April 27, 2026
Successional planting.
A lot of people have asked me how I produce so much food in a small urban garden, mostly using containers. One of my tricks is to use successional planting. It sounds technical but it is actually very practical, especially in a small garden where every bit of soil matters. The basic idea is simple: instead of planting everything at once and harvesting it all in a short window, you stagger your planting so crops keep coming over a longer period. This was my first planting and sowing under glass in early March.

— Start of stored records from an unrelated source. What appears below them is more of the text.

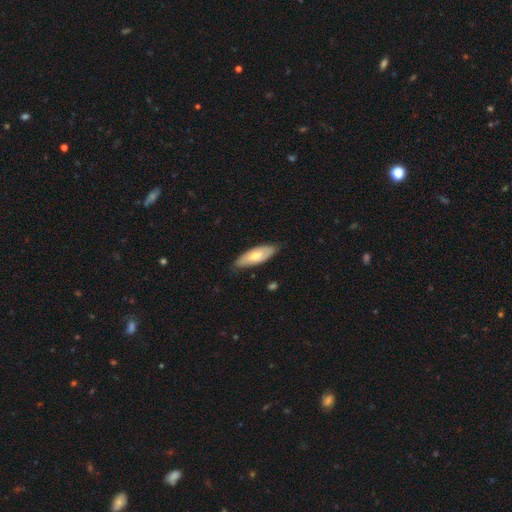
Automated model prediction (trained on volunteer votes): smooth_or_featured: smooth (p=0.59) [alt: featured or disk p=0.36]
how_rounded: in between (p=0.76) [alt: cigar-shaped p=0.22]
merging: none (p=0.80) [alt: minor disturbance p=0.17]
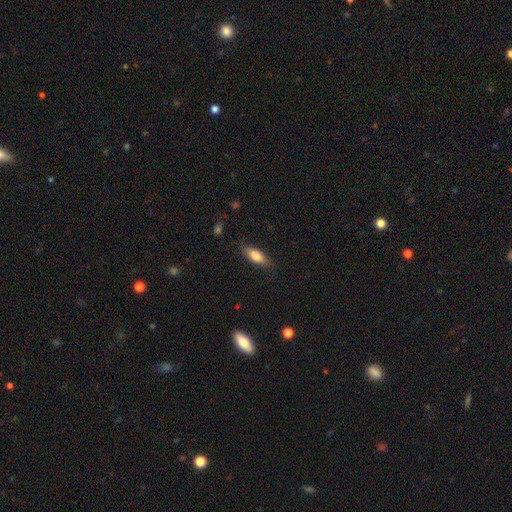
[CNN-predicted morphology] This appears to be a smooth galaxy with no disk features (81%) that is in between round and cigar-shaped (70%). Merging: none (82%).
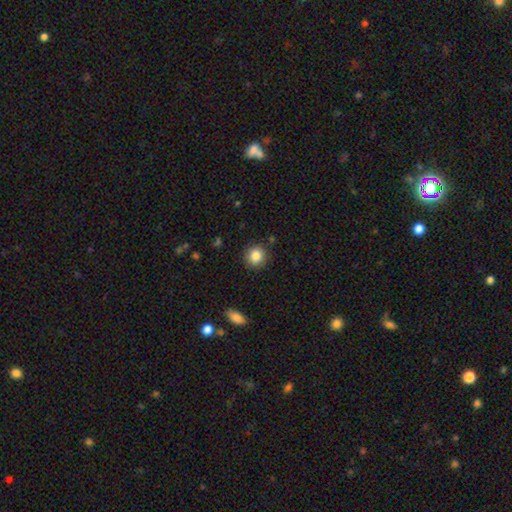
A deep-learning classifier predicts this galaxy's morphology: smooth-or-featured: smooth: 85% | star or artifact: 9% | featured or disk: 6%
  how-rounded: round: 89% | in between: 10% | cigar-shaped: 1%
  merging: none: 89% | minor disturbance: 7% | major disturbance: 2% | merger: 1%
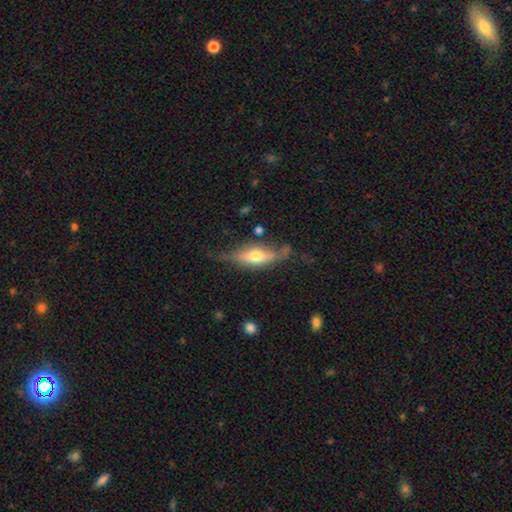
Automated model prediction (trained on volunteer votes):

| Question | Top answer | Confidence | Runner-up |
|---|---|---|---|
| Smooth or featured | featured or disk | 58% | smooth (36%) |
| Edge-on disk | yes | 75% | no (25%) |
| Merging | none | 52% | minor disturbance (27%) |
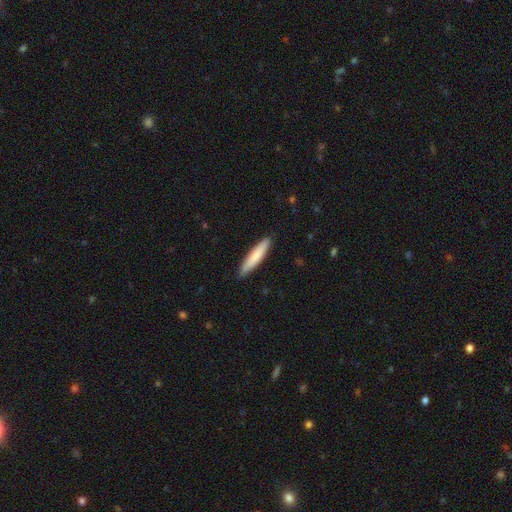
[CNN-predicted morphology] smooth 78%, featured or disk 17%, star or artifact 5%. Down the decision tree: how rounded — cigar-shaped (87%); merging — none (89%).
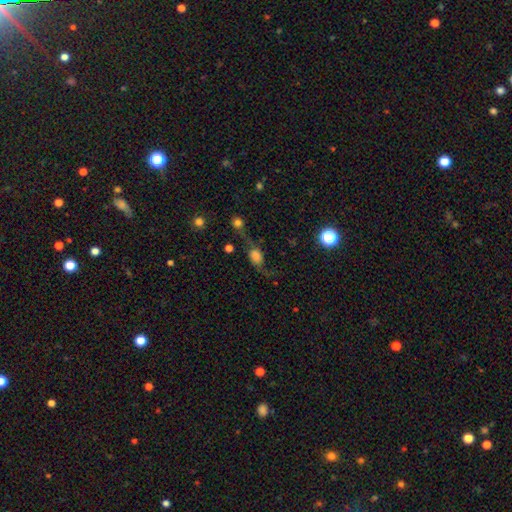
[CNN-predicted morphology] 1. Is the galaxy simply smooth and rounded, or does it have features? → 52% smooth, 34% featured or disk, 14% star or artifact.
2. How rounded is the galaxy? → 54% in between, 42% round, 5% cigar-shaped.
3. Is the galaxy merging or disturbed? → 35% none, 28% major disturbance, 19% minor disturbance, 19% merger.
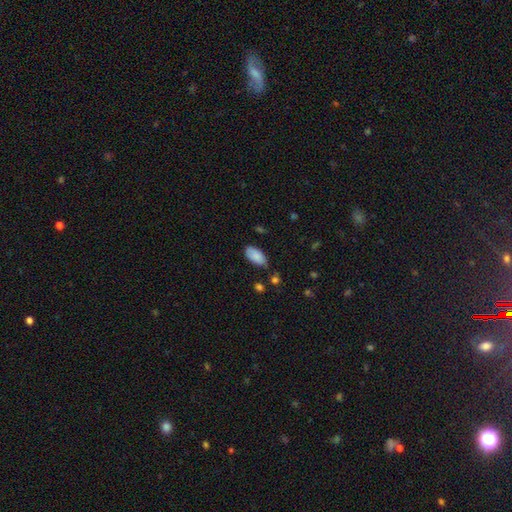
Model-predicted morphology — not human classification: Smooth or featured? smooth (86%)
How rounded? in between (95%)
Merging? none (70%)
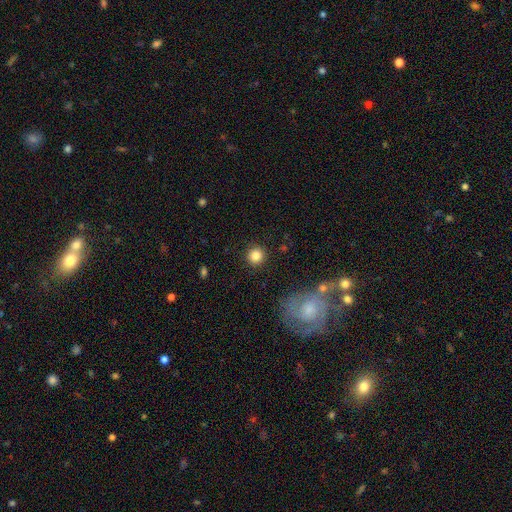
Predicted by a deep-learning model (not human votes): A smooth galaxy with no disk features (84%) that is round (95%).

Vote fractions:
- Smooth or featured? smooth: 84% / star or artifact: 10% / featured or disk: 5%
- How rounded? round: 95% / in between: 4% / cigar-shaped: 1%
- Merging? none: 91% / minor disturbance: 5% / major disturbance: 2% / merger: 2%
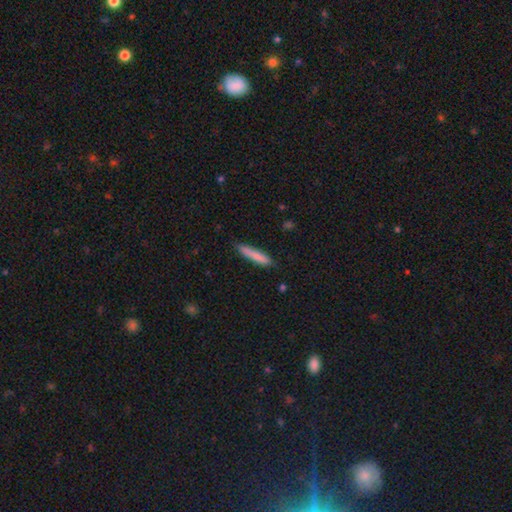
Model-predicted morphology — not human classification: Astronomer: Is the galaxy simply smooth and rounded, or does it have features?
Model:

In a compact space, this can dramatically increase how much food you grow without needing more land. There are a few ways to do succession planting, and in a small garden you’ll often combine them.
1. Staggered sowing (same crop, different times)
Rather than planting all your lettuce in one go, you sow a small batch every 2–3 weeks. That way, instead of a glut followed by nothing, you get a steady supply.
This works really well for quick crops like Lettuce, radishes, spinach and spring onions. Sometimes I might plant more seeds than I need, but hold some back by not repotting them all at the same time. This slows down their growth by a few weeks or more until I have space, and means I harvest longer.
2. Follow-on planting (different crops in the same space)
As soon as one crop finishes, you replace it with another. Timing is key here. An example is radishes first in early spring, followed by bush beans in late spring. In late summer I will plant spinach or rocket. That is 3 crops in one container. The soil is always working and not left bare.
3. Interplanting (overlapping crops)
This is where you plant a fast-growing crop alongside a slower one so that they share the same space briefly. I tend to do this with radishes and carrots.
The radishes are harvested before the carrots need the space.
This is the same box near the end of April, about 6 weeks later. I am already harvesting spinach, and a bit of lettuce from here. The glass is left off now. My radishes will be a couple more weeks. Beetroots, spring onions and carrots are also in there and will grow into the space. There should be room to plant some dwarf beans. I plant crops closer than advised but they always grow well. We just harvest every other plant to make room for things like beetroot to expand, and eat some young. I get regular food this way.

Planning
For a limited space and small garden it is important to plan.
I follow the following principles.
Know your frost dates (especially in places like the UK with variable weather). I start crops off early in my conservatory or greenhouse and put them outside when the risk of frost has passed. I also grow some crops early in raised boxes under a recycled double glazed window. Both these thing extend my growing season.
Track “days to maturity” on seed packets and keep dates of when things were sown and when they will be ready to harvest.
Have seedlings ready so that you can replant immediately after harvesting. I sow lettuce every 6 weeks, and beetroot 3 times a year. These beetroot gave me salad leaves all winter as they were grown under glass. I am leaving them to see if they produce bigger roots, or seeds, but already have beans planted in the box to climb the trellis.

Think of your garden in terms of time slots, not just beds.
Crop rotation
Although I am not as strict about rotating my crops as I was when I had an allotment, it is still important not to plant the exact same type of crop in the same spot repeatedly. A system I use is following leafy crops with fruiting ones (like tomatoes or beans). Root crops are planted after that.
This helps maintain soil health and reduces pests. I don’t stick to it religiously as sometimes crops last longer than you expect, or don’t do as well as you hoped.
The following is an example. I do this even in pots and small beds.
March–April: spinach + radishes
May–June: courgettes or dwarf beans
August–September: lettuce or pak choi
That’s three harvest cycles from one patch. Sometimes I even get 4 if I have planted things in February. The over winter beetroots were my 4th crop in that box last year.
Common mistakes
Planting too much at once leads to waste unless you are good at preserving or have a lot of beds.
Forgetting to replant quickly, or not having the seedlings ready. This leaves empty, wasted soil.
Ignoring seasonal limits. Some crops just won’t perform outside their window, but they can be stretched a bit with a poly tunnel or under glass. I stretch my potato season into winter by putting the buckets into the greenhouse and wrapping them in bubble wrap. I don’t get as many potatoes in those buckets as those planted in spring, but it still provides me with extra food.
Why it’s perfect for small spaces?
Succession planting turns a small garden into a high-efficiency system. Instead of thinking “I only have space for 5 plants,” you start thinking “how many crops can pass through this space in a year?” when ever I see a little space I will plant something, even if it is a herb or a flower.
Successional planting is hard work as you are sowing and planting regularly, but it turns a small growing area into a real victory garden. I used to have 2 big allotments, but my gardens at home provide me with more food and a wider variety of crops than they ever did. Do you use successional planting?